PUTNEY — More than a year after town officials discovered Treasurer Anita Coomes failed to file municipal tax forms with the state and the Internal Revenue Service, thus subjecting the town to hefty penalties, problems remain and new ones have cropped up.
Last year, Coomes also was in hot water for neglecting to file three years' worth of dog licenses with the state.
At the Oct. 12 Selectboard meeting meeting, the board unanimously voted to grant Town Manager Cynthia Stoddard power of attorney and declaration of representative for the 2016 and 2017 tax year payroll and general tax forms.
At meeting, Stoddard told the board she recently visited the Brattleboro IRS office to check on Putney's case files. This suggestion, Stoddard said, came from the town's auditor.
From her visit to the IRS office, Stoddard learned some issues from last year haven't been rectified.
Those problems including missing quarterly payroll reconciliation reports (IRS form 941), an outstanding penalty notice for the late deposit of payroll tax withholdings, and another penalty notice for 2011 W-2 forms not properly reconciled.
The total penalty the IRS seeks from the town is over $4,000.
When Stoddard came back to the Town Offices from the IRS office, she said, “I went to look for some of [the documents] in Anita's office and found the payroll reports, including checks from last quarter, were not sent to the state.”
Hoping for the best
To avoid further penalties and problems, Stoddard completed some of the treasurer's tasks, including filling out and filing forms. “There was a notice of an $1,800 penalty from the state,” Stoddard said, but told the board she believes once the forms are filed, “the penalty will disappear."
Other issues Stoddard described as “a little more complicated.”
Although she was able to find one of the missing 941 forms, she asked Coomes to find the others, and Coomes was unsuccessful. “I have to find W-2s from 2014 and 2011 and all the reports that go with them,” Stoddard said.

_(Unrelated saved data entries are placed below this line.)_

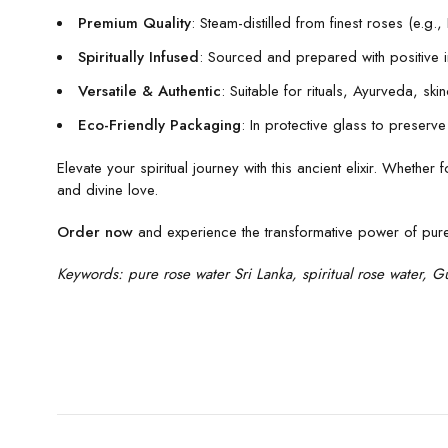
Premium Quality
: Steam-distilled from finest roses (e.g
Spiritually Infused
: Sourced and prepared with positive int
Versatile & Authentic
: Suitable for rituals, Ayurveda, ski
Eco-Friendly Packaging
: In protective glass to preserv
Elevate your spiritual journey with this ancient elixir. Whethe
and divine love.
Order now
and experience the transformative power of pure r
Keywords: pure rose water Sri Lanka, spiritual rose water, Gu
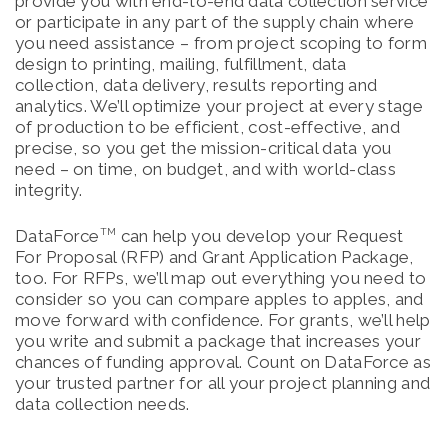
provide you with end-to-end data collection service
or participate in any part of the supply chain where
you need assistance – from project scoping to form
design to printing, mailing, fulfillment, data
collection, data delivery, results reporting and
analytics. We’ll optimize your project at every stage
of production to be efficient, cost-effective, and
precise, so you get the mission-critical data you
need – on time, on budget, and with world-class
integrity.
DataForce
can help you develop your Request
TM
For Proposal (RFP) and Grant Application Package,
too. For RFPs, we’ll map out everything you need to
consider so you can compare apples to apples, and
move forward with confidence. For grants, we’ll help
you write and submit a package that increases your
chances of funding approval. Count on DataForce as
your trusted partner for all your project planning and
data collection needs.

When asked by The Commons about her failure to file the required state and federal tax forms, Coomes said, “I had filed the 941 but for some reason they hadn't gotten them … You think you've done something and it didn't get through.”
Coomes said the issue was the change in the way forms are filed - from paper to online systems.

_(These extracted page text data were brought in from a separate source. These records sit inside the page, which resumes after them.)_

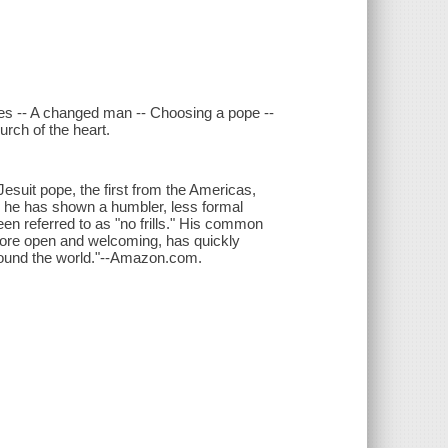
ges -- A changed man -- Choosing a pope --
urch of the heart.
Jesuit pope, the first from the Americas,
e he has shown a humbler, less formal
en referred to as "no frills." His common
 more open and welcoming, has quickly
around the world."--Amazon.com.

“But hopefully it will get solved,” she said.
Coomes added, “Hopefully, we will be able to be forgiven” for the late fees and penalties, “but I don't know if that will happen.”

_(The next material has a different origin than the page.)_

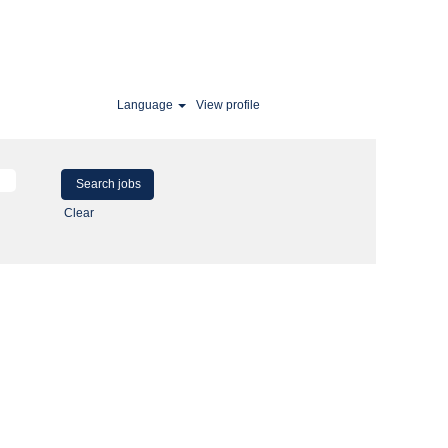
Language
View profile
Clear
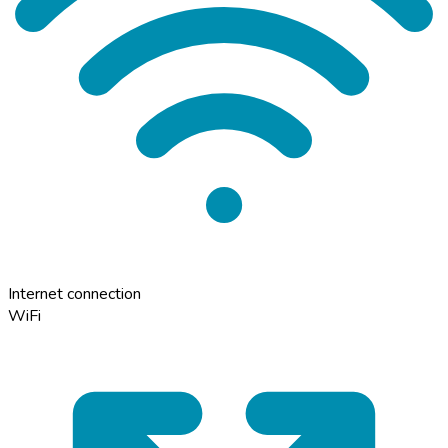
Internet connection
WiFi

Going forward, Stoddard told Board members her office is keeping track of tax form due dates. Stoddard also said she told Coomes she wants to sign the 941 forms before she submits them, “so I know that they go out, and if I don't get them, I'm going to do them and sign them myself.”
When Stoddard discovered Coomes's failure to file the tax forms in June 2015, she spoke with the treasurer, who she said was challenged by the new filing software.
Coomes “really wants to straighten it out,” Stoddard told board members last year, adding “she wasn't hiding anything.”
Although Stoddard said she and other town office employees offered to help Coomes with the software, she said Coomes didn't accept the assistance.
When asked if she had taken any opportunities to learn the new systems, Coomes said, “it has been offered and I will certainly take advantage.”
'This is a problem'
Stoddard said, “I told Anita, 'This is a problem,'” and that she made it clear to Coomes that she (Stoddard) can't spend time doing this work.
“I was on the phone with the IRS for two hours the other day,” Stoddard noted. But, “it's much less time in the long run” for Stoddard to complete and submit the paperwork than it is to work with Coomes on the missing documents, she said.
None of this bodes well for the town.
“There will be a finding in the audit about this,” Stoddard said, adding that Putney will owe the IRS $3,500 “if we can't straighten out the 2011 stuff.”
“If I didn't know how to [file these forms], we'd have to hire somebody to do it,” Stoddard said.
Because the treasurer is an elected position, neither the town manager nor the Selectboard has the power to manage that office.
“If anything else like this comes up, I would be hard-pressed not to issue a statement of no confidence,” Board Chair Josh Laughlin said last year, in response to the first round of findings.
“This further clarifies the fact that the office of the treasurer is not completing duties fully as expected,” said Laughlin at the Oct. 12 meeting, adding, “that's an issue we recognize, and, beyond this, don't have the authority to make changes in that office but hope those changes will occur.”
“I'm trying to get squared away,” Coomes said, “but they keep changing things around and you [have] got to learn to deal with it.”